We have been told that you need to think of 3 learning skills (we’ve gone for using imagination, reasoning and understanding others’ feelings) and 3 ‘big ideas’ (ours are environment, viewpoints and responsibility). Then all your learning must link to some or all of these key phrases. The suggestion is to have these words and phrases stuck up around the classroom and to use the activities you provide the children as a way of exploring these skills and concepts. They really have to remain the focus, so that you don’t get distracted by simply teaching ‘fun activities’, doing little projects and covering ‘topics’ with little meaning behind them. The emphasis is on learning to be a learner, not on acquiring knowledge. We have tried to plan in such a way that the key phrases are not only the focus of the learning experience but show a progression in learning too. We look at reasoning in its basic form of breaking down big ideas, before looking at how others reason in terms of persuading you to follow their line of thinking. We finish the unit with children needing to use their knowledge and skills of reasoning to persuade a jury in a role-play court case. In terms of environment, we’re looking at the usage of water locally in our school, then regionally and nationally as humans take it from the rivers to use in urban areas and then globally as we look at areas of freshwater scarcity. (These aspects of environment link very clearly with the theme of responsibility.)

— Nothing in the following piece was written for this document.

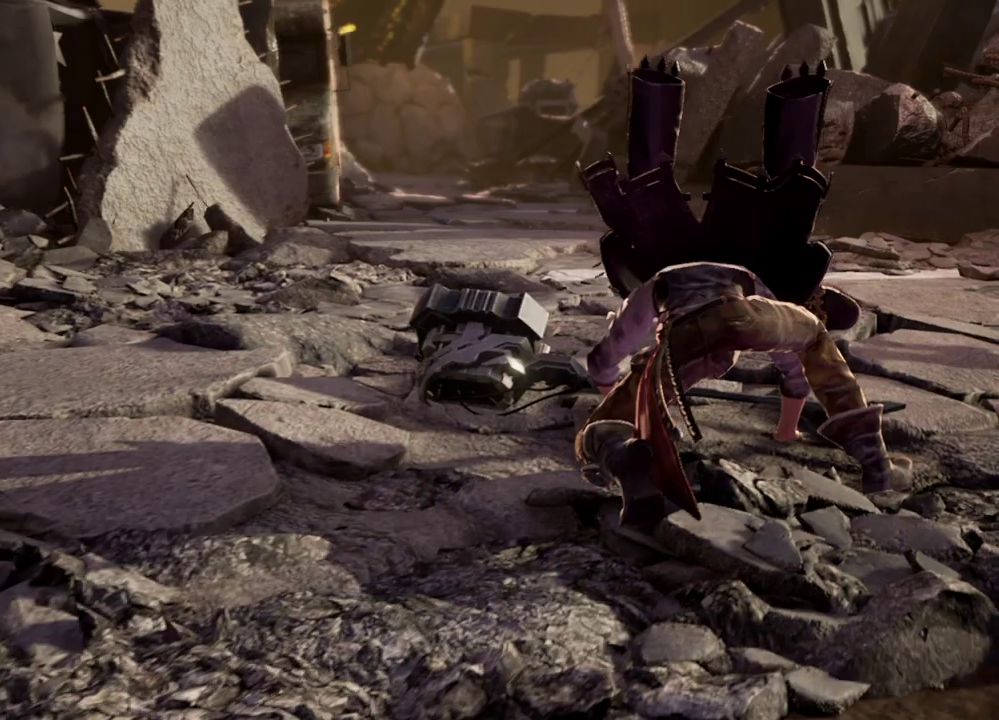
{"dt_ms": 1000, "buttons": [], "left_stick": "center", "right_stick": "center", "events": [[433, "right_stick", "down-right"], [533, "right_stick", "center"]]}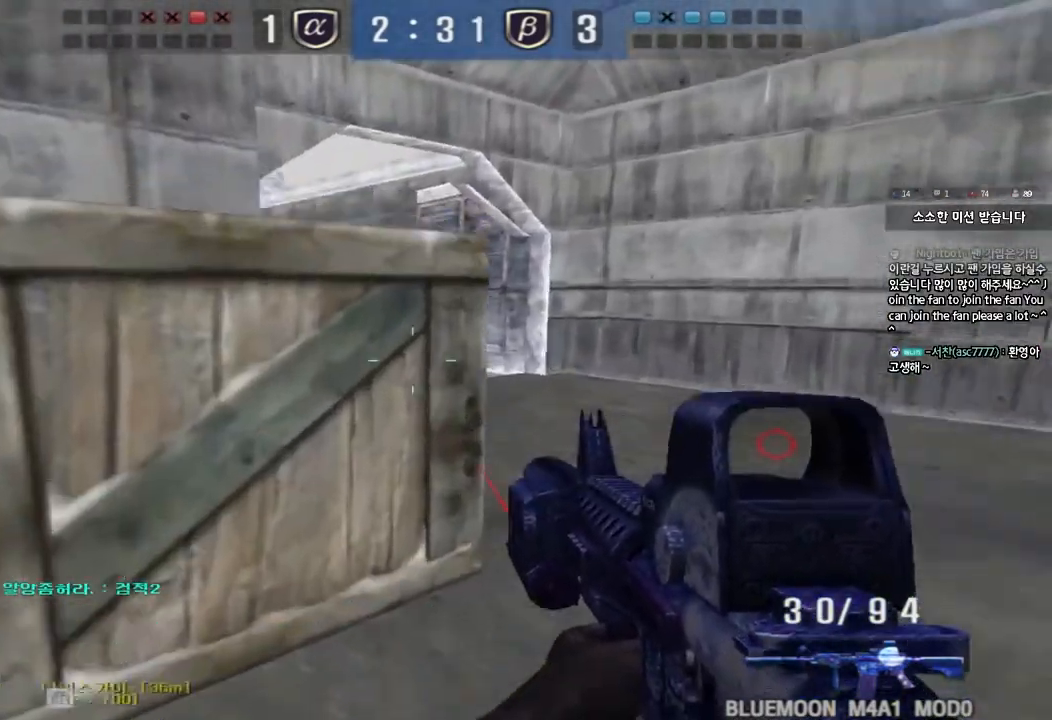
Gameplay with keyboard; each line is a JSON object with the keys held at the frame after it. "events" lists presses ("down") and releases ("up") of "a", "ctrl", "d", "e", "f", "q", "r", "s", "shift", "space", "tab" and "w" between this image and that frame as [ms after this image, input, new state], when the widget could be followed in between. No other keys are recorded. Mouse input is not recorded.
{"keys": ["shift"], "events": [[150, "shift", "down"], [183, "d", "up"], [183, "space", "down"], [183, "w", "up"], [317, "space", "up"]]}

It seems to me that this approach is going to require a heck of a lot of planning, as there are no set schemes of work out there. It’s not like following a QCA unit. Anyway this approach is designed for the children you work with; you focus on the learning skills that you think they need to develop, so there shouldn’t be set units. Resourcing it and planning it is going to be difficult. Also, changing from subject and timetable-based learning is going to be a huge thing for the children. They are going to panic that they are missing out on their ICT slot! My personal worry is that we are not going to get the coverage required by the National Curriculum. I fear massive gaps in certain ‘subjects’.

However the advantages are as huge as the worries. The learning is going to be so much more relevant to the real world, often homing in on current issues, ethical questions and children’s own interests and questions. There is so much more freedom in the learning and, as it is not timetabled, certain ‘projects’ or concepts can be taken into much more detail or last longer if the children get on board with it. The approach is going to be a lot more child-led and teachers become faciliters of learning rather than the fount of all knowledge. But best of all in my view is that children will hopefully learn to grapple with huge concepts and ideas, which will be lifelong concepts and ideas. They will also learn the skills of being a learner. Thus we are equipping them better for the future, when the ‘knowledge’ we are teaching them now will most likely be superseded by something as yet unknown! If you know how to be a learner, you can learn anything in the future.

I’m not going to kid myself and think they will adapt to it straight away, or even enjoy the approach at first. It’s going to be hard for them and us to change our mentality and view of how we ‘do’ learning. It is going to be hard work and teachers and pupils are going to make mistakes. I don’t even know if we’ll end up doing it ‘properly’ or settle for a happy half-way approach. But I am willing to try it in the hope that we might be able to engage certain pupils who, at the moment, are not showing the right attitude towards their learning at school. And I’m hoping that some of the ‘big ideas’ and concepts will really push our more able and encourage them to take their learning into their own hands.